> _AUSGANGSTEXT_:
-- -- --

1965 wurde Ernst Geitlinger pensioniert, nachdem er ab 1951 den Lehrstuhl für Malerei und Grafik an der Kunstakademie München begleitete. In den folgenden Jahren befasste er sich vermehrt mit künstlerischen Ausdrucksmöglichkeiten einer nonfigurativen Abstraktion. Fläche, Bildgrund und eingesetzte Zeichen treten in ein interagierendes System.
Zu diesem künstlerischen Spätwerk schreibt Lida v. Mengden: „Neben dem Ungewöhnlichen mancher Farbformkonstellation scheint die Ursache für diesen Eindruck von Bildautonomie in dem absoluten Primat des Zeichencharakters im Bild zu liegen. Somit hat die Form, das Zeichen, nicht allein ein Übergewicht über die Farbe – die Farbe färbt die Form -, sondern auch über den konnotativen Bezugsrahmen des Werks, der, sofern er noch vorhanden ist, in den Hintergrund tritt. Das Bild hat seine mimetische Funktion endgültig abgeschüttelt“ (Lida v. Mengden (1991): Anmerkungen zu Ernst Geitlingers Spätwerk, in: Ernst Geitlinger Gesellschaft, München (Hrsg.) (1991): Ernst Geitlinger. Werkverzeichnis 1924-1972; Verlag St. Johann; Saarbrücken; S. 35-38 [hier: 37).

-- -- --

> _ROHDATEN_:
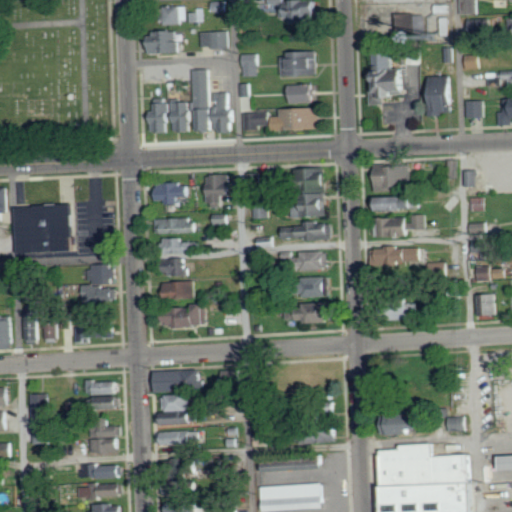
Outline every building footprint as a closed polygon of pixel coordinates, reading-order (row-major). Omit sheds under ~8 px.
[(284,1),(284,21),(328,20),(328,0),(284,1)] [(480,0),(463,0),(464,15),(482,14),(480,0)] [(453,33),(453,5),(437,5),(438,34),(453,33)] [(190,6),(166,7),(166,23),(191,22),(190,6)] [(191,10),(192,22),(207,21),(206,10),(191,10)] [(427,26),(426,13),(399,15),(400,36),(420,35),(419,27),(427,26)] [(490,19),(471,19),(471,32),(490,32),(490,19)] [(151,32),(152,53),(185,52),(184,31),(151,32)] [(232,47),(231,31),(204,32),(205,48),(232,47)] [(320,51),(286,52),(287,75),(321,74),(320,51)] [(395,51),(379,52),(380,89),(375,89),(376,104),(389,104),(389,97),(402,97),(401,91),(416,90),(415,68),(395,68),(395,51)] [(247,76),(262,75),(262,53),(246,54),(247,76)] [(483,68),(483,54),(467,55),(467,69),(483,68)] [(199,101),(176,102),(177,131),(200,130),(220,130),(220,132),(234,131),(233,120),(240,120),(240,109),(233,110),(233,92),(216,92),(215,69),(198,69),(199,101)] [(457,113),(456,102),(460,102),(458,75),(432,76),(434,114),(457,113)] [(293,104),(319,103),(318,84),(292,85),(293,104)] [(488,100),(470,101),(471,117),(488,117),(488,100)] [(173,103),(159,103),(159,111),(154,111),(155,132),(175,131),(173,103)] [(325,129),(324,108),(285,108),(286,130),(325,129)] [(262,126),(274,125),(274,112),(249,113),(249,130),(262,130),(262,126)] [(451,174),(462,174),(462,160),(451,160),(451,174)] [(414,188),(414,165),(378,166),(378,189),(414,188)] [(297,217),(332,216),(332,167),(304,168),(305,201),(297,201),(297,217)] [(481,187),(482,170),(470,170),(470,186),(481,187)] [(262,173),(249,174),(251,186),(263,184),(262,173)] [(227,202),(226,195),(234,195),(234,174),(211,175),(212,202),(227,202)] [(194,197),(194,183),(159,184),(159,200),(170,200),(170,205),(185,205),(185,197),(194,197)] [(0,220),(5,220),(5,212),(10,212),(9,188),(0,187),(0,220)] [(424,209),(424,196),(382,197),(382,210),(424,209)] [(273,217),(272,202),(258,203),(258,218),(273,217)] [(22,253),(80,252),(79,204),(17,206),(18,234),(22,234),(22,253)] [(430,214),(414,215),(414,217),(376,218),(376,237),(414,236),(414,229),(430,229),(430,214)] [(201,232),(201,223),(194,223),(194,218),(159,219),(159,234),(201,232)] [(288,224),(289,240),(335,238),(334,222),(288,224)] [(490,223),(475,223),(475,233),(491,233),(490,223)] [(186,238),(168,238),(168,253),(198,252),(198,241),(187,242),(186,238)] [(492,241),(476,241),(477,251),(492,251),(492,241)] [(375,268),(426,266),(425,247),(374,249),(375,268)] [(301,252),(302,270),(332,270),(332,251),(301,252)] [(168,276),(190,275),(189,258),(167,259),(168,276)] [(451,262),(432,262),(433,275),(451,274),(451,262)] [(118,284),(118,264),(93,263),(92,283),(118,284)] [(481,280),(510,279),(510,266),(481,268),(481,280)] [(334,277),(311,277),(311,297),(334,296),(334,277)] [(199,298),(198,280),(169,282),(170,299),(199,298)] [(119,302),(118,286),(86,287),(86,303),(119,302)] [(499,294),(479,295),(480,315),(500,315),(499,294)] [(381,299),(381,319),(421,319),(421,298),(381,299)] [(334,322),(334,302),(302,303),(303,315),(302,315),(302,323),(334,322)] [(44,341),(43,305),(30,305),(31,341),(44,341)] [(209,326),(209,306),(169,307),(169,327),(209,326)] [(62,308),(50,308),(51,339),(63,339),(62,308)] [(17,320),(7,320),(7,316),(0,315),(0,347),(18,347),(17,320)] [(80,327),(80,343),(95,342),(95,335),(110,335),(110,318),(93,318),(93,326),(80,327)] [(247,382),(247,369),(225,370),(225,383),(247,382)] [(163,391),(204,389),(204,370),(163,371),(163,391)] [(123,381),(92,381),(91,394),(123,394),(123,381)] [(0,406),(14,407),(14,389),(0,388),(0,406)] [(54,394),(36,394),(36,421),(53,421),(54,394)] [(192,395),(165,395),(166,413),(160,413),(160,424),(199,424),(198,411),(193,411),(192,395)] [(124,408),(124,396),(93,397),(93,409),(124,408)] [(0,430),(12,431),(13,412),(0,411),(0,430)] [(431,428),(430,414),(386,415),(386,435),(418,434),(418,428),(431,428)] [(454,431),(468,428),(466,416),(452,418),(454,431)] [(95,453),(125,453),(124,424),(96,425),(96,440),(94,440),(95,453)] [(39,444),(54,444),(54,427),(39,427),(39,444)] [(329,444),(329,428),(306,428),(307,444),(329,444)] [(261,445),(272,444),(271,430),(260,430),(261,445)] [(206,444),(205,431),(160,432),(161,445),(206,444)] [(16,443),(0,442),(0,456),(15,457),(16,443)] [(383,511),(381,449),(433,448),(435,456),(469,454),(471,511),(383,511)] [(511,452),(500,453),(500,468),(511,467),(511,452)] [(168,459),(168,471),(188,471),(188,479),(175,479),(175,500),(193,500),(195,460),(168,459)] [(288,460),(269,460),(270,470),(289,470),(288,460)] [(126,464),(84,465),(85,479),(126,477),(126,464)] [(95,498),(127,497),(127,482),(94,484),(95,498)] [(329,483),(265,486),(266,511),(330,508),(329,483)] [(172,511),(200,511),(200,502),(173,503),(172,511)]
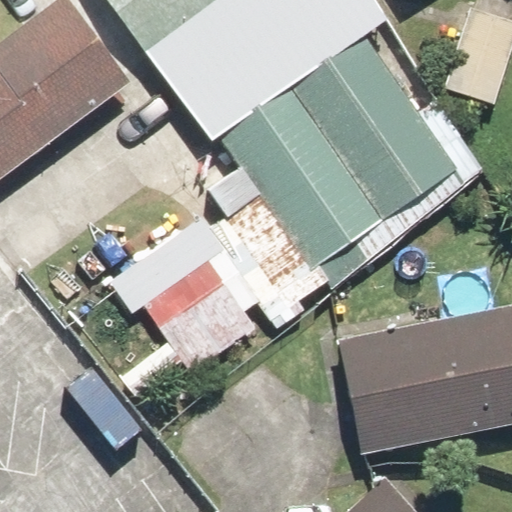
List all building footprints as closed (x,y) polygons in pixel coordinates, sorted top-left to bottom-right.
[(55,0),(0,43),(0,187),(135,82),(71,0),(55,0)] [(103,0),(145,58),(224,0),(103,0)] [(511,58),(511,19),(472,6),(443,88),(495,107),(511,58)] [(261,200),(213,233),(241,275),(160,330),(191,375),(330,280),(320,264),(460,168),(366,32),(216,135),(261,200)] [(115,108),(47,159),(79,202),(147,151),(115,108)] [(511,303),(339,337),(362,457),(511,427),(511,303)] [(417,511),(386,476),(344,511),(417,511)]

-- -- --

> _ARBEITSAUFTRÄGE_:
**a.** Schreiben Sie aus dem Ausgangstext alles von „Zu diesem künstlerischen“ bis hinunter zu „35-38 [hier: 37).“ wortgetreu ab.
**b.** Welche Bestandteile treten laut Ausgangstext in ein interagierendes System?
**c.** Beantworten Sie anhand des Ausgangstextes:
(i) Ab welchem Jahr begleitete Ernst Geitlinger den Lehrstuhl für Malerei und Grafik an der Kunstakademie München?
(ii) Worüber hat die Form laut Lida v. Mengden ein Übergewicht?
(iii) In welchem Verlag erschien das Werkverzeichnis 1924-1972?

> _VOLLSTÄNDIGE ANTWORTEN_:
**a.**
Zu diesem künstlerischen Spätwerk schreibt Lida v. Mengden: „Neben dem Ungewöhnlichen mancher Farbformkonstellation scheint die Ursache für diesen Eindruck von Bildautonomie in dem absoluten Primat des Zeichencharakters im Bild zu liegen. Somit hat die Form, das Zeichen, nicht allein ein Übergewicht über die Farbe – die Farbe färbt die Form -, sondern auch über den konnotativen Bezugsrahmen des Werks, der, sofern er noch vorhanden ist, in den Hintergrund tritt. Das Bild hat seine mimetische Funktion endgültig abgeschüttelt“ (Lida v. Mengden (1991): Anmerkungen zu Ernst Geitlingers Spätwerk, in: Ernst Geitlinger Gesellschaft, München (Hrsg.) (1991): Ernst Geitlinger. Werkverzeichnis 1924-1972; Verlag St. Johann; Saarbrücken; S. 35-38 [hier: 37).

**b.** Fläche, Bildgrund und eingesetzte Zeichen

**c.**
(i) 1951
(ii) Über die Farbe und über den konnotativen Bezugsrahmen des Werks
(iii) Verlag St. Johann